そこで、「 He for She, She for She, She for He」というコンセプトを掲げました。He for She とは、国連ではじめられた運動で、当社の女性活躍推進には男性のサポートが重要ということで、サポーターとして男性役員に参加してもらいました。あゆみWPは女性中心の現在の活動ということで、She for she、さらにこのあゆみWPは女性だけではなく、全社員の働き方改革を目指す活動であるということで、She for Heという造語を作りました。
飯嶋:プロジェクトを通してどのように女性が活躍する姿を目指していますか。
草野:色々なタイプの女性がいるので、こうでないといけないというものはなく、自らがやりたいことが実現できるような会社にしたいと思っています。
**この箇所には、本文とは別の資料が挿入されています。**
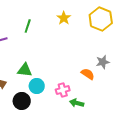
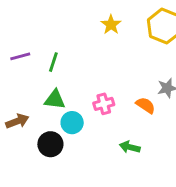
green line: (28, 26) -> (53, 62), moved
pink cross: (63, 90) -> (104, 104), moved

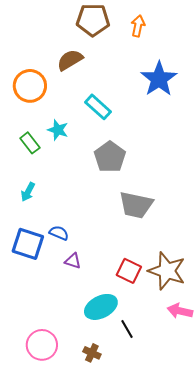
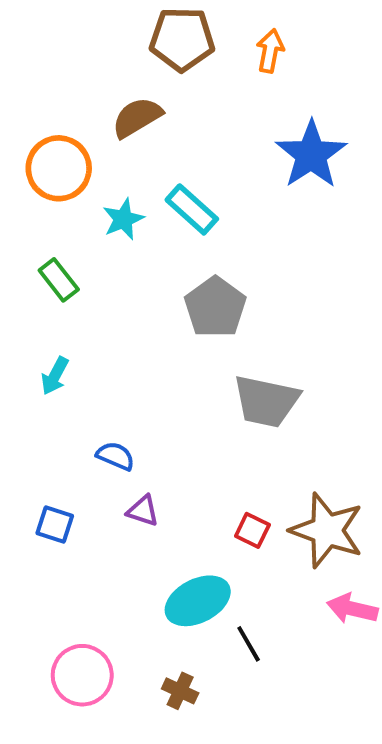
cyan star: (58, 130) -> (123, 219), moved, turned 30
blue square: (28, 244) -> (55, 524), moved, size x0.6
red square: (129, 271) -> (252, 530), size x0.7

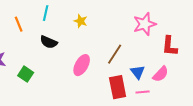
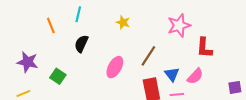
yellow star: (81, 21) -> (123, 22), moved
black semicircle: (49, 42) -> (81, 44), turned 90

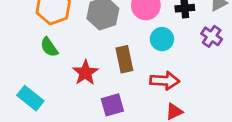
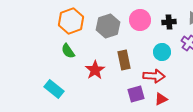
cyan circle: (162, 39) -> (162, 52), moved
purple square: (112, 105) -> (136, 94), moved

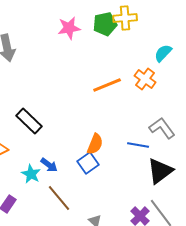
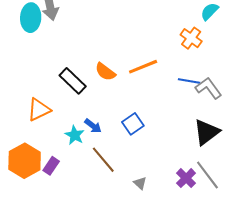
orange line: (107, 85) -> (143, 67), moved
orange semicircle: (95, 144) -> (105, 72), moved, turned 105
blue line: (138, 145) -> (189, 81), moved

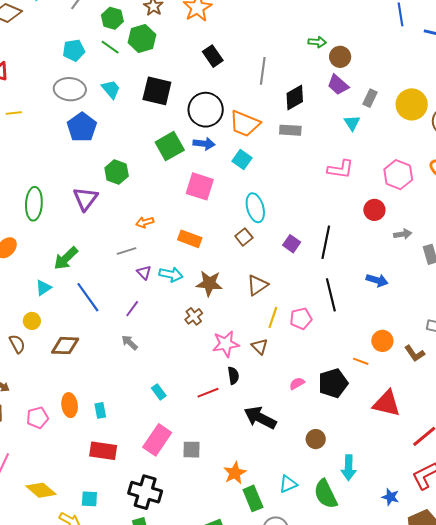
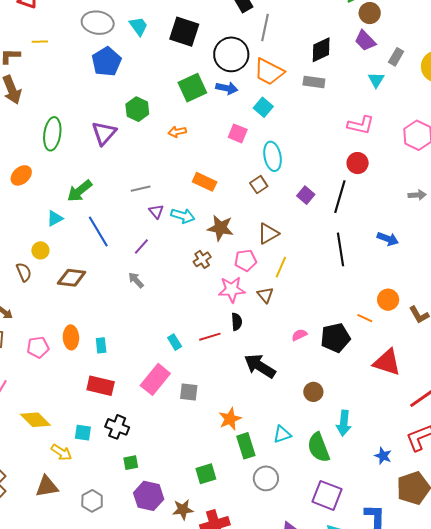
gray line: (263, 71) -> (265, 27), moved
pink square: (200, 186) -> (238, 133), moved, size x0.7
red circle: (374, 210) -> (358, 163), moved
orange arrow: (145, 222) -> (177, 132), moved
pink pentagon: (301, 319) -> (246, 260), moved
cyan rectangle: (159, 392) -> (175, 342), moved
black cross: (145, 492) -> (117, 427), moved, size x0.7

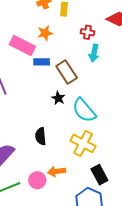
転職をせずとも会社の中でも様々なキャリアを積めるようにしていきたいと思っているので、そういう環境で自らを成長させていってほしいと思います。将来的にはそういう経験をした人たちが、部長になり、本部長になり、役員になりというように、社内からエグゼクティブ人材が育っていくといいなと思います。
草野:また、育児をする女性にフォーカスしすぎると年齢層も限られるし、育児を終えた人やキャリアをより優先したいという人が対象外のように見えてしまう。全ての女性をそれぞれエンパワメントできるものにしていかないといけないと感じています。
飯嶋:草野さんが目指されている組織の風土について、またその風土の実現のために社員さん一人ひとりに期待されていることをお聞かせいただけますか。
草野:あゆみ製薬は社名やシンボルマークにもあるように「歩む」ことへの想いを大切にしています。整形外科からリウマチ領域のスペシャリティファーマということに誇りを持って、患者さんの笑顔のために貢献するというビジョンをしっかりと自分事としてとらえ、仕事をする上での軸にしてほしいと思います。このビジョンを共有するために社員一人ひとりと語りあう場を作っていきたいと思いますし、引き続きパッションリーダーとして、私の前向きな熱意を広く伝えていきたいと思っています。
飯嶋:ダイバーシティ推進をさらに進めるためにフラームジャパンに期待されることはありますか。
草野:やはり女性、男性ともに意識を変えていく必要がありますが、それは一企業だけでなく、社会全体として取り組んでいかなければいけない課題だと思います。
たとえば、男性が育児休暇を当たり前に取るようにならないと、女性活躍は進まないと思います。欧米や北欧で女性活躍が進んでいるのは、男性がしっかりと家庭での役割も担っているからこそ。日本では家事育児は女性のものだという意識が男性だけでなく女性にもまだ強いです。そういったキャリアに関わる根本の意識の部分を変えていけるような発信をフラームさんには積極的にしていっていただきたいと思います。これからも是非一緒に頑張っていきましょう。